11 of 13 people found the following review helpful
Empathy, insight and depth not found in the movie...,
This review is from: A Home at the End of the World: A Novel (Paperback)
If you've seen the movie, please, please, please read the book! If you have not seen the film, read the book instead. Cunningham's charactars are real and interesting, and even when they disappoint you, you want to know them better. Though this book examines the meaning of family and explores alternatives, it neither paints an idealized portrait of "traditional" heterosexual families nor presents experimental forms as the easy way out. The gay man/bisexual man/straight woman/child composition of family, though it sounds far-fetched, is exactly fitting for these characters. Still, it does not fully satisfy them.
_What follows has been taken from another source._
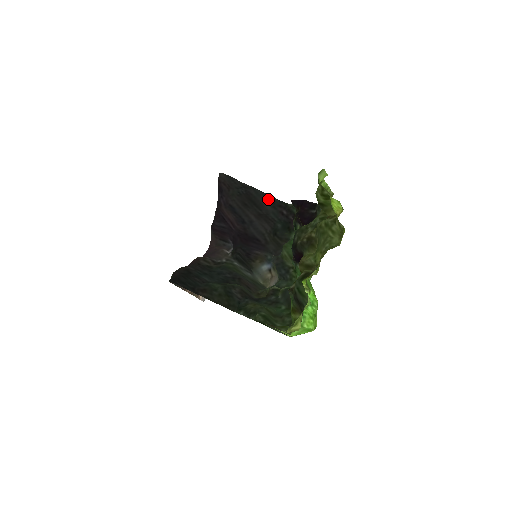
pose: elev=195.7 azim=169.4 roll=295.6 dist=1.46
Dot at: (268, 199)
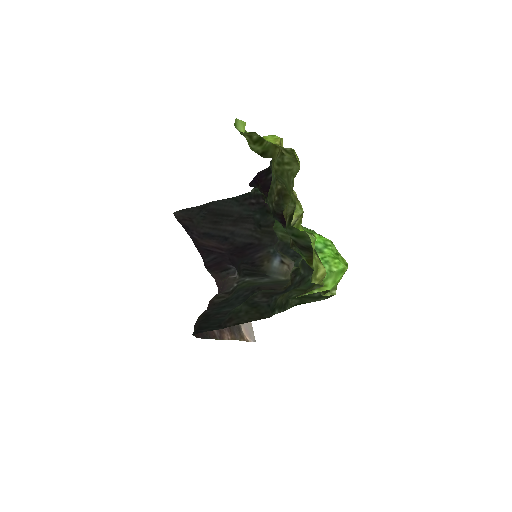
Dot at: (231, 202)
And though we're surprised and disappointed at some of the choices made by the characters, they make perfect sense as we consider the inner lives of the individuals making them. I think the omission of Erich's character from the movie took away from the power of the relationship between Bobby and Jonathan. In the book, their life together in the house caring for Jonathan's sick ex-lover provided some of the most emotionally resonant moments in the whole novel. Just as they had in their adolescence, they ended up only with each other, and somehow in this home at the end of the world, it was almost, though not quite, enough. Some of Cunningham's emotional insight is so empathic that you'll find yourself aching from the truth of it. Don't miss this read.